The 2009 Bolivian dengue fever epidemic was an epidemic of dengue fever which struck Bolivia in early 2009, escalating into a national emergency by February. The BBC described it as the worst outbreak of dengue fever in the country's history. At least 18 people died and 31,000 were infected by the mosquito-transmitted arbovirus.

On 20 February, the Pan American Health Organization reported that eighty (80) cases of the more severe dengue hemorrhagic fever had occurred in Bolivia since January, of which 22% were fatal. Bolivia requested outside assistance and foreign aid.

== Background ==
Bolivia first declared a national emergency in early February 2009, when it alerted the world about the country's worst outbreak of dengue fever in twenty-two years. By 3 February, five people had died in the east of the country and over 7,000 more were infected. Worst hit is the Santa Cruz Department, near the Paraguayan border and the Amazon. A number of military facilities, particularly in the city of Santa Cruz, were turned into temporary hospitals as the real hospitals struggled to cope with the conditions. Thousands of soldiers were mobilized to assist medical workers. The government then allocated funds to supply hospitals across the country; however, it was criticised in some quarters for the slowness of its actions. The infection was most widespread in the tropical eastern lowlands, where conditions led to a thriving mosquito population. Bolivia's healthcare services had difficulty in coping with the outbreak, with experts from Venezuela, Cuba, Paraguay and the World Health Organization called in to assist.

-------------------------

**WHAT NEEDS TO BE DONE:**
Copy out everything in the dengue epidemic text from "The 2009 Bolivian" down to "the mosquito-transmitted arbovirus.", swapping "mosquito-transmitted" for "mosquito-borne". The material that comes next is separate from the text about the dengue epidemic.

**RAW DATA:**

-------------------------

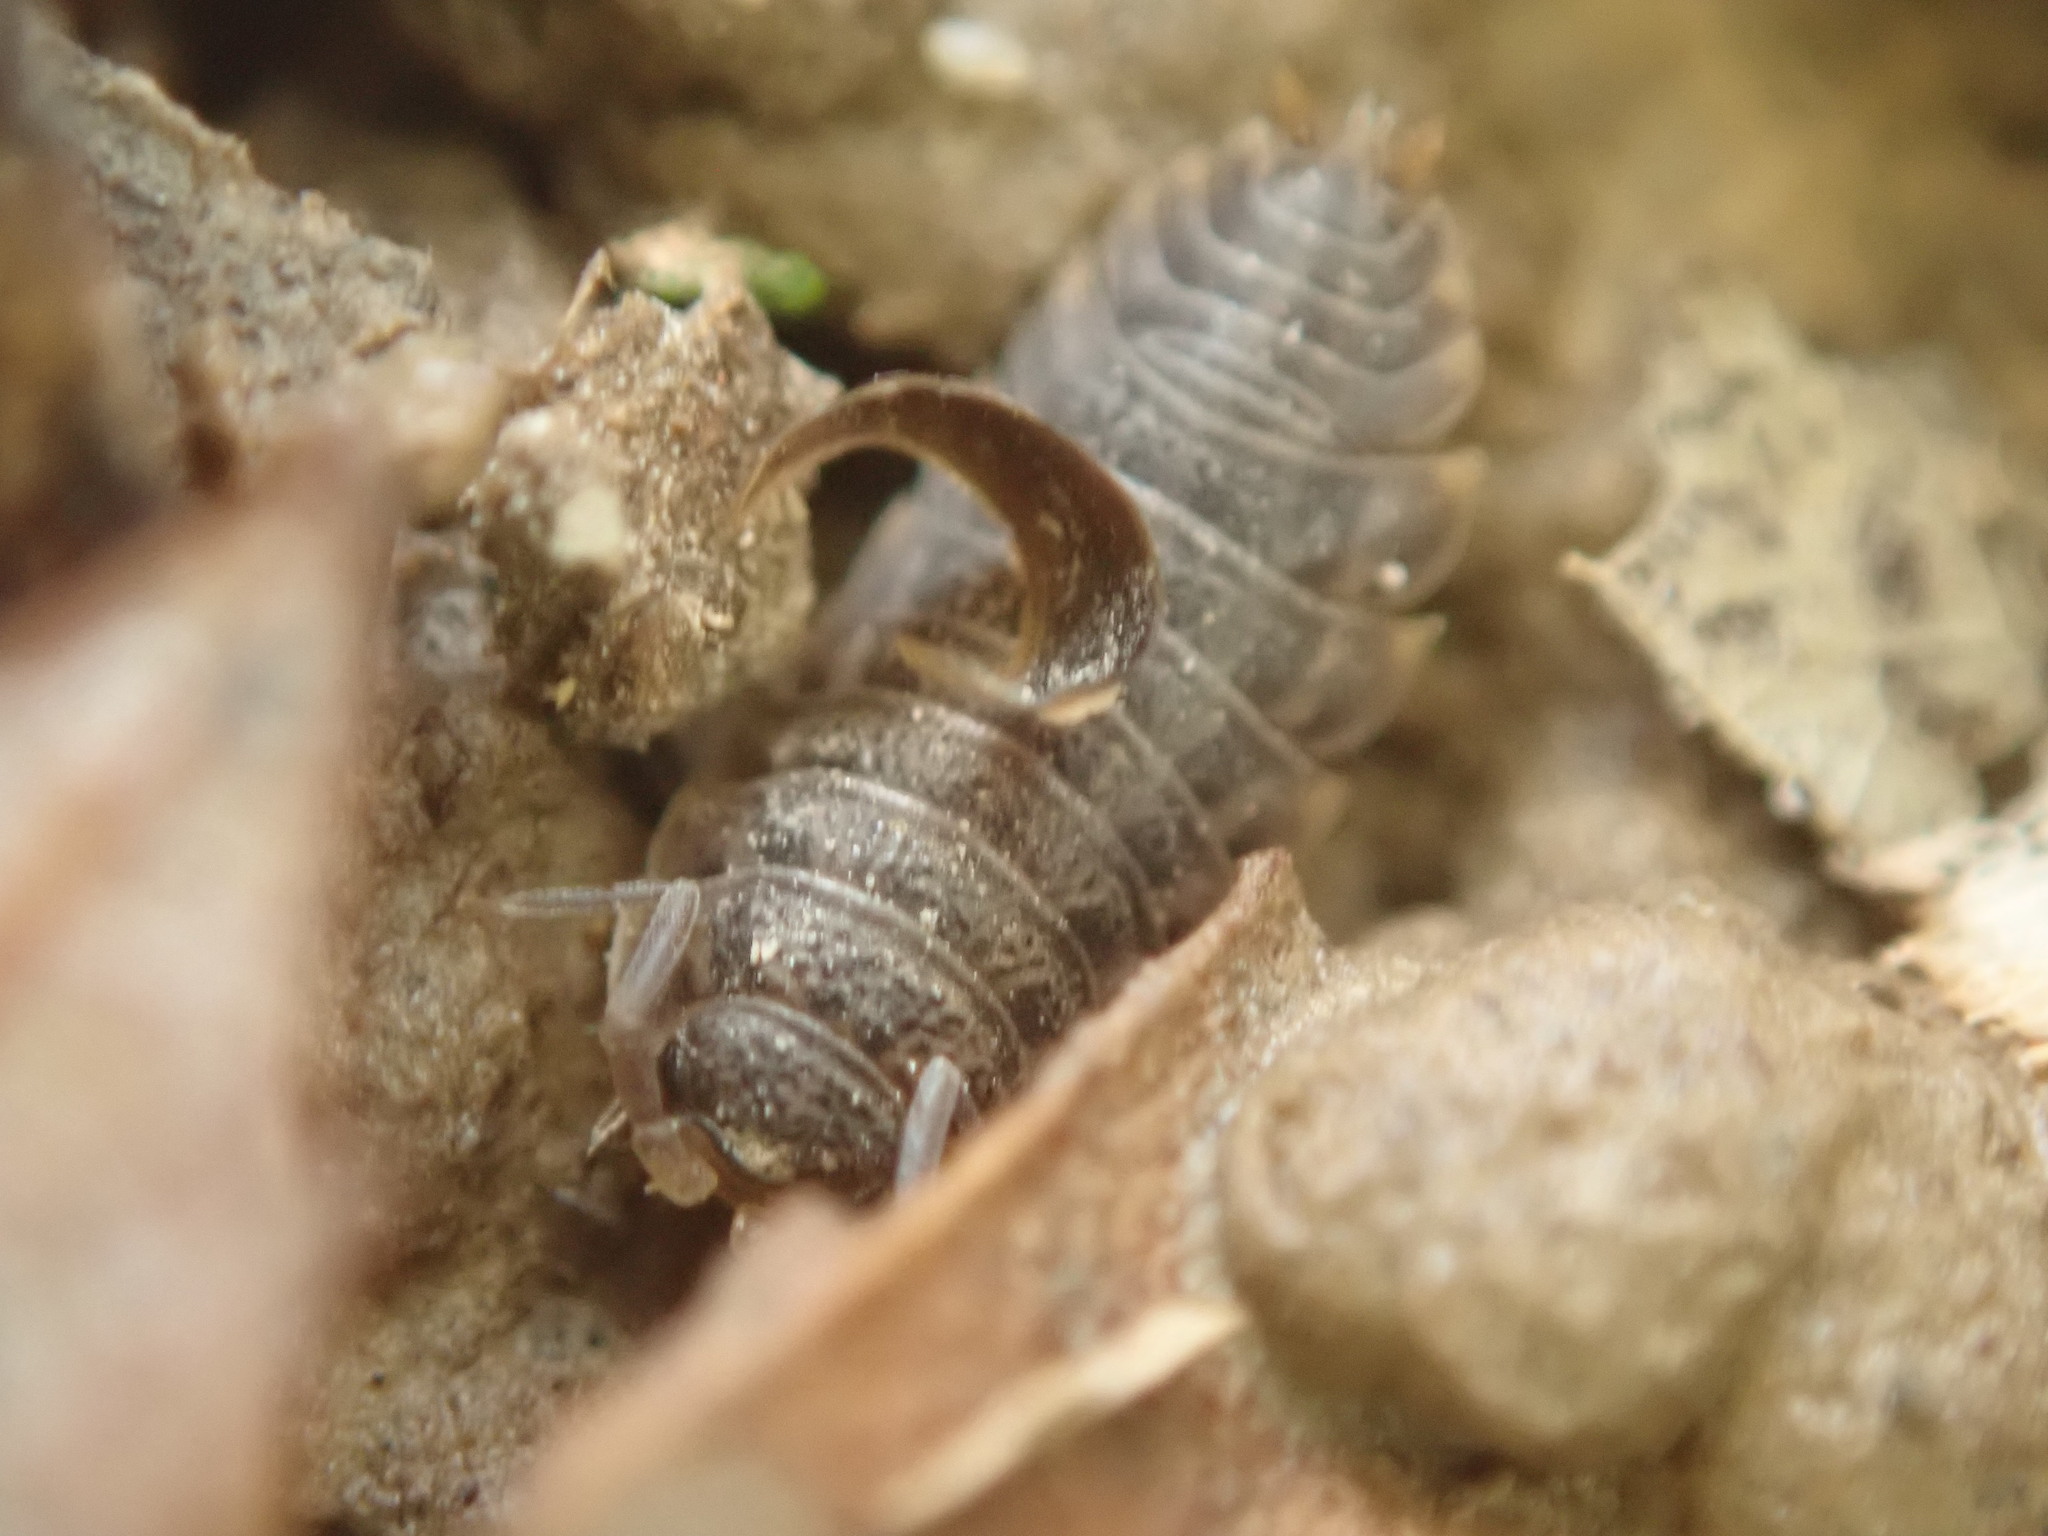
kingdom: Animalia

-------------------------

**EXPECTED ANSWER:**
The 2009 Bolivian dengue fever epidemic was an epidemic of dengue fever which struck Bolivia in early 2009, escalating into a national emergency by February. The BBC described it as the worst outbreak of dengue fever in the country's history. At least 18 people died and 31,000 were infected by the mosquito-borne arbovirus.